Early Lightcurves of Type Ia Supernovae are Consistent with Nondegenerate Progenitor Companions

TL;DR

This study analyzes early lightcurves of nearby Type Ia supernovae with multiwavelength data, finding some blue excesses but no strong evidence to favor nondegenerate companions as the main progenitors.

Contribution

It provides an unbiased, multiwavelength dataset of nine SNe Ia with early observations, challenging previous claims about their early color diversity and progenitor systems.

Findings

Three of nine SNe Ia show early blue excesses.

No significant statistical evidence against single-degenerate progenitors.

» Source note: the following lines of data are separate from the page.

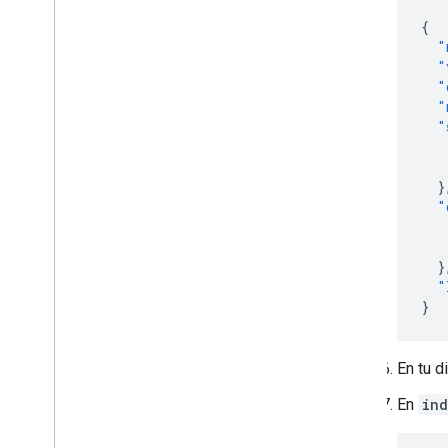
{
"
"
"
"
"
}
"
}
"
}
En tu d
En
ind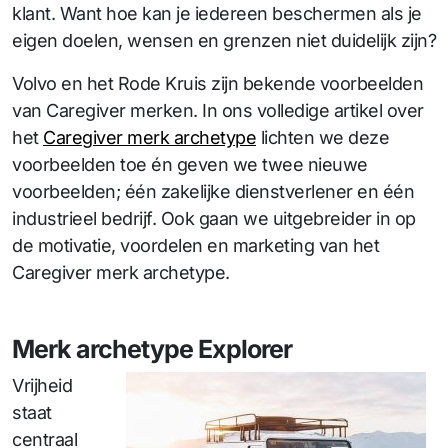
klant. Want hoe kan je iedereen beschermen als je
eigen doelen, wensen en grenzen niet duidelijk zijn?
Volvo en het Rode Kruis zijn bekende voorbeelden
van Caregiver merken. In ons volledige artikel over
het
Caregiver merk archetype
lichten we deze
voorbeelden toe én geven we twee nieuwe
voorbeelden; één zakelijke dienstverlener en één
industrieel bedrijf. Ook gaan we uitgebreider in op
de motivatie, voordelen en marketing van het
Caregiver merk archetype.
Merk archetype Explorer
Vrijheid
staat
centraal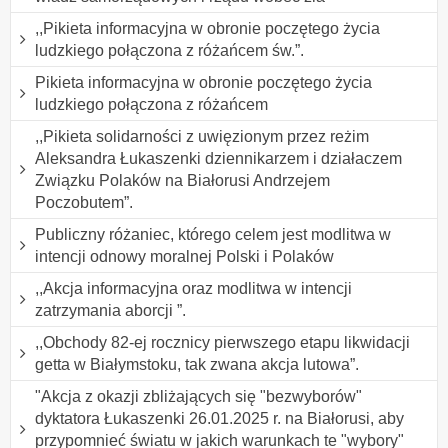
,,Pikieta informacyjna w obronie poczętego życia
ludzkiego połączona z różańcem św.”.
Pikieta informacyjna w obronie poczętego życia
ludzkiego połączona z różańcem
,,Pikieta solidarności z uwięzionym przez reżim
Aleksandra Łukaszenki dziennikarzem i działaczem
Związku Polaków na Białorusi Andrzejem
Poczobutem”.
Publiczny różaniec, którego celem jest modlitwa w
intencji odnowy moralnej Polski i Polaków
,,Akcja informacyjna oraz modlitwa w intencji
zatrzymania aborcji ”.
,,Obchody 82-ej rocznicy pierwszego etapu likwidacji
getta w Białymstoku, tak zwana akcja lutowa”.
"Akcja z okazji zbliżających się "bezwyborów"
dyktatora Łukaszenki 26.01.2025 r. na Białorusi, aby
przypomnieć światu w jakich warunkach te "wybory"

Most SNe Ia are near-UV-blue, contrary to earlier studies.

Abstract

If Type Ia supernovae (SNe~Ia) result from a white dwarf being ignited by Roche lobe overflow from a nondegenerate companion, then as the supernova explosion runs into the companion star its ejecta will be shocked, causing an early blue excess in the lightcurve. A handful of these excesses have been found in single-object studies, but inferences about the population of SNe~Ia as a whole have been limited because of the rarity of multiwavelength followup within days of explosion. Here we present a three-year investigation yielding an unbiased sample of nine nearby ($z<0.01$) SNe~Ia with exemplary early data. The data are truly multiwavelength, covering $UBVgri$ and Swift bandpasses, and also early, with an average first epoch 16.0 days before maximum light. Of the nine objects, three show early blue excesses. We do not find enough statistical evidence to reject the null hypothesis that SNe~Ia predominantly arise from Roche-lobe-overflowing single-degenerate systems ($p=0.94$). When looking at the objects' colors, we find the objects are almost uniformly near-UV-blue, in contrast to earlier literature samples which found that only a third of SNe~Ia are near-UV-blue, and we find a seemingly continuous range of $B-V$ colors in the days after explosion, again in contrast with earlier claims in the literature. This study highlights the importance of early, truly multiwavelength, high-cadence data in determining the progenitor systems of SNe~Ia and in revealing their diverse early behavior.